This is the mail archive of the
binutils@sourceware.org
mailing list for the binutils project.
Re: gprof
Ken Raeburn wrote:
On Sep 20, 2005, at 06:31, Michael Trimarchi wrote:
>But also, if you care about the accuracy of the results, you may
need to modify the C runtime support code for >profiling, which
typically updates the per-function data in a manner that is not
thread-safe.
may you explain more precisely this point?
Regards
Michael
With basic profiling, the runtime support code keeps track of how
often the CPU program counter is in a given range of values, with
fairly fine granularity. Later this table is dumped out, and (g)prof
interprets it in combination with symbol information from the
executable. For example, addresses XXX through YYY correspond to
function A, and so many ticks at a certain frequency were counted
with the PC in that range, so here's the amount of time the program
spent in that function. But that may be inaccurate in multithreaded
programs if the counter is implemented as read counter value N,
increment value, another thread runs for a bit and changes the
counter, store counter value N+1; you've just lost the change made by
the other thread.
For graph profiling, you also need data recorded on entry to a
function indicating where the function was called from, and how many
times it was called from each call site. Since you could have
arbitrarily many such call sites, this is likely to involve dynamic
memory allocation, walking through some data structures, etc. If
it's not done just right, it might even result in crashes in
multiprocessor, multithreaded situations, if you're really unlucky
with the timing.
I've never gotten around to modifying the support code to try to make
it thread-safe. Using mutex locks would be the obvious approach, but
probably kind of expensive compared to some of the atomic operations
a few processors have available, or "store if another cpu or thread
hasn't stored here, and set condition codes to tell me", etc.
You might just get kind of lucky with the existing support code,
though, your program might not crash, and the numbers might even be
vaguely accurate...
Ken
For example, to compute the time spent inside a function foo()

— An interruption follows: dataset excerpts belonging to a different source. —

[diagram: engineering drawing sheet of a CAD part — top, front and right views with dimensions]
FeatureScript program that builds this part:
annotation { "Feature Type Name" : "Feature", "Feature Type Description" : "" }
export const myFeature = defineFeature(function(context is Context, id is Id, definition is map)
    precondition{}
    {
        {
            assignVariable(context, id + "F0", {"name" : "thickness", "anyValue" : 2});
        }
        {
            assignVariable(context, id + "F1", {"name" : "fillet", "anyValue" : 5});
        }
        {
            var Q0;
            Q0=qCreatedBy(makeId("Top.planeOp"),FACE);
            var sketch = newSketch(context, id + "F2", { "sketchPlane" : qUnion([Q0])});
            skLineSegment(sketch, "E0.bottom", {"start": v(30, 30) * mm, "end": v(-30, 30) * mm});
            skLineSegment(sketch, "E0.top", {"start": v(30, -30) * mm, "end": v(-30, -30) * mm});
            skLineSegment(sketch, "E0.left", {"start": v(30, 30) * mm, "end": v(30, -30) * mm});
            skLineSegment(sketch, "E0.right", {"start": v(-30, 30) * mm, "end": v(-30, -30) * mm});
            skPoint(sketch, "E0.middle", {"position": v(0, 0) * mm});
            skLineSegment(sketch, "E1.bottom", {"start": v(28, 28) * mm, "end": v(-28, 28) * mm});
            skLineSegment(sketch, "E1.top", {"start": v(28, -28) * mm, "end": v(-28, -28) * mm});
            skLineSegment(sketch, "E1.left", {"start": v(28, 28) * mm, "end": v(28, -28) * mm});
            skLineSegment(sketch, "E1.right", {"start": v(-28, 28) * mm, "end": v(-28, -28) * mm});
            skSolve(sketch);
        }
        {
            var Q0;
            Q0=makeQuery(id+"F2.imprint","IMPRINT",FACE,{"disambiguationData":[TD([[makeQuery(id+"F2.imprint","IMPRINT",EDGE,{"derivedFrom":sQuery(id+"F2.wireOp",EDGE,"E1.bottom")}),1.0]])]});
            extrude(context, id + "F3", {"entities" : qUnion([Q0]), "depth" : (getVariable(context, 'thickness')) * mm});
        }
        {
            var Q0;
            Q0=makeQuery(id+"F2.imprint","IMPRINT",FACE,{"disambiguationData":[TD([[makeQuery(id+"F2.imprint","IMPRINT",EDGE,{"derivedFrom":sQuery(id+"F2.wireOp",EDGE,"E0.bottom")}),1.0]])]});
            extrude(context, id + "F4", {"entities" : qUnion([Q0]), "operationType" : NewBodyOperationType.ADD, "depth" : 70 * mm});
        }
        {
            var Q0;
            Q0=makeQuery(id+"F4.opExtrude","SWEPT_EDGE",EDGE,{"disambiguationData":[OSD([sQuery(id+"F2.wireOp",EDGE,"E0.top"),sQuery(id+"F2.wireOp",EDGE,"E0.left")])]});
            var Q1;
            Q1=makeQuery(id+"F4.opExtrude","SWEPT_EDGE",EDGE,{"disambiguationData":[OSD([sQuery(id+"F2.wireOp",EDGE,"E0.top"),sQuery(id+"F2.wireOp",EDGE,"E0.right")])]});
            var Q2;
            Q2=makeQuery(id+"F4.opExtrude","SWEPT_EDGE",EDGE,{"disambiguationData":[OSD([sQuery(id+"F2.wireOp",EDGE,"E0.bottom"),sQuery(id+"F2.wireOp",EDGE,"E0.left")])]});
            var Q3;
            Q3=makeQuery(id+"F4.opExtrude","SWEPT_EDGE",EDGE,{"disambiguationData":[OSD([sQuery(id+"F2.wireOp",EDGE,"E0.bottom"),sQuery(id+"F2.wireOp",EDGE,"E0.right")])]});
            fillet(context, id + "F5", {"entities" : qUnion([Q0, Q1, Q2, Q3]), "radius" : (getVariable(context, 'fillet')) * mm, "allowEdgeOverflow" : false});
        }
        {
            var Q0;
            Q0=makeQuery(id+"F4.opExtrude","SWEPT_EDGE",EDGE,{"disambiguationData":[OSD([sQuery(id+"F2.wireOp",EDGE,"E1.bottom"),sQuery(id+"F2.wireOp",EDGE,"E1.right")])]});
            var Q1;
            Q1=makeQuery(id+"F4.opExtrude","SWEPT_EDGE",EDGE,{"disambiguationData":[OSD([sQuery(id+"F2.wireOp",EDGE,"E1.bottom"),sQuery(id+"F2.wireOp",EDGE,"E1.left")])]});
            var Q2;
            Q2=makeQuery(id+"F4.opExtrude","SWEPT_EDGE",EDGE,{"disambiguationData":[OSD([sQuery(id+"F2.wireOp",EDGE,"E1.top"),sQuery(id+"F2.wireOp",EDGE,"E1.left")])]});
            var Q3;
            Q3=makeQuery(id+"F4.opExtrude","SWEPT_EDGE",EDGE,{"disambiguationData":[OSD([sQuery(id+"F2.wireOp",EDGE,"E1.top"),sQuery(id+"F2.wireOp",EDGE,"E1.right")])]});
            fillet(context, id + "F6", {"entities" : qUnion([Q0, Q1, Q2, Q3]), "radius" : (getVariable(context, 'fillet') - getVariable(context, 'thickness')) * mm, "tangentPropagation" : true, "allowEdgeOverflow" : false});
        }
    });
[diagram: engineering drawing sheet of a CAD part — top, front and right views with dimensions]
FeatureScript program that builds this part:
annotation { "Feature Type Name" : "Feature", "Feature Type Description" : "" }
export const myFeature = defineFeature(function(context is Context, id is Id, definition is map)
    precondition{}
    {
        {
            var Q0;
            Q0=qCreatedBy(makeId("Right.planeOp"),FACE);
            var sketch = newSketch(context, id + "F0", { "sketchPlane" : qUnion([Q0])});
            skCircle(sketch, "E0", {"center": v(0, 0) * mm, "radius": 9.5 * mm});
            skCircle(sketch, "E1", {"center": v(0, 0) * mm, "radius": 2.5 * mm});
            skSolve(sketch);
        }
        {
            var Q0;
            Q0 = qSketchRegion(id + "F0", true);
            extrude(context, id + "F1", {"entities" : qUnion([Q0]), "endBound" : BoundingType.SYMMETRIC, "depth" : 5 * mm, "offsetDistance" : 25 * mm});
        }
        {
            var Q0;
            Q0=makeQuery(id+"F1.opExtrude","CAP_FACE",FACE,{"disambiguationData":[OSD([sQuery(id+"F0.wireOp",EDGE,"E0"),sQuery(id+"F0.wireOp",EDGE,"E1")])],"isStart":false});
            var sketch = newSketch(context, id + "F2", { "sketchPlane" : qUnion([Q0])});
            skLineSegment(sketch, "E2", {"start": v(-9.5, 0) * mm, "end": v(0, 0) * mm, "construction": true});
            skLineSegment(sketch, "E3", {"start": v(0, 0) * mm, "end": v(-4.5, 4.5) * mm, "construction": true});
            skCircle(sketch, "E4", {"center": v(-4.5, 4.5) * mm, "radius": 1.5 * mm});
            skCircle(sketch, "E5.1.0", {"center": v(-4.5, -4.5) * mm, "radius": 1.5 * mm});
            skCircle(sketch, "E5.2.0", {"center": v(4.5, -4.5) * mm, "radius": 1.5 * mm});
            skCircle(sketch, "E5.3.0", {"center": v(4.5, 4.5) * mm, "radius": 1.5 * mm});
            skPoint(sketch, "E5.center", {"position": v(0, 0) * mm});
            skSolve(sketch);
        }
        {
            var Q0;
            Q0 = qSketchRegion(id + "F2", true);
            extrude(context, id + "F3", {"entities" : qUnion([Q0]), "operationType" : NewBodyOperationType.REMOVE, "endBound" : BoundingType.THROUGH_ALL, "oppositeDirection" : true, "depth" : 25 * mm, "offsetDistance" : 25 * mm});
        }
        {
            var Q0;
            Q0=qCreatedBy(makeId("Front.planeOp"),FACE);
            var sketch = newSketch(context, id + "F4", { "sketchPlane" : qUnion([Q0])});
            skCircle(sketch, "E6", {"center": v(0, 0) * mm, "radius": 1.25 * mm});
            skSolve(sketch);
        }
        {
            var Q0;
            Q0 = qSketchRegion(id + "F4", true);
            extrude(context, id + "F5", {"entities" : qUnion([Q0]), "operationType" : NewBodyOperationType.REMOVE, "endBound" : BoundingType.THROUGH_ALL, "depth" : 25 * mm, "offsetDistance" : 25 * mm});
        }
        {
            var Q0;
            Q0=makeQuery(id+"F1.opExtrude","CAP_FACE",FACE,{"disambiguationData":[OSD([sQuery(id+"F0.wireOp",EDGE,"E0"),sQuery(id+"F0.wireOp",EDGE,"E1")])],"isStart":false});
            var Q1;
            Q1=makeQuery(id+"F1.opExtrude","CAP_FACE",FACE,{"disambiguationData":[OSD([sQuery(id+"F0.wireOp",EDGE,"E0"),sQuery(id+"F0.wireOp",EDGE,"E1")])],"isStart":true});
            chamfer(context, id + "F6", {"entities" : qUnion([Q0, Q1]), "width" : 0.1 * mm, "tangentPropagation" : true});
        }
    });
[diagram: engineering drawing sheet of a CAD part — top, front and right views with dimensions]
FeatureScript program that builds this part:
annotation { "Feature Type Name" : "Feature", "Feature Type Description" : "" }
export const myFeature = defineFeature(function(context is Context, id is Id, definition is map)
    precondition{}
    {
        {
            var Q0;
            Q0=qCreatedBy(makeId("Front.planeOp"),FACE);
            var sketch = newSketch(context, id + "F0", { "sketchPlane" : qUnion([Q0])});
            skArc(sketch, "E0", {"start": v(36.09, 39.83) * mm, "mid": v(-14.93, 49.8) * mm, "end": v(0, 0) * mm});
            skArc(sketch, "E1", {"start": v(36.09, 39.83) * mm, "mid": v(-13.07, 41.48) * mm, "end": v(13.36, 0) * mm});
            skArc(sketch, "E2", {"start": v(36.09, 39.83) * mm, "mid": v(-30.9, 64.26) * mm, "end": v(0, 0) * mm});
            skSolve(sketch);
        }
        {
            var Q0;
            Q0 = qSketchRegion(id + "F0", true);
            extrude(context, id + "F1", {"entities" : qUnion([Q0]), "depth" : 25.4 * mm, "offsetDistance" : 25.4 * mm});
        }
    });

(starting at address X and ending at address Y) the system sample each
tick looking if the program counter is between X and Y. That may be
inaccurate in multithreaded programs if the accounting of a
counter C is implemented as the following set of instructions:
read counter value C
C=C+1
store C
If another thread runs for a bit interrupting the thread between 2 and 3,
and that thread changes the counter, then the value stored by the
interrupted
thread is N+1, losing an increment. Is it ok?
Regards Michael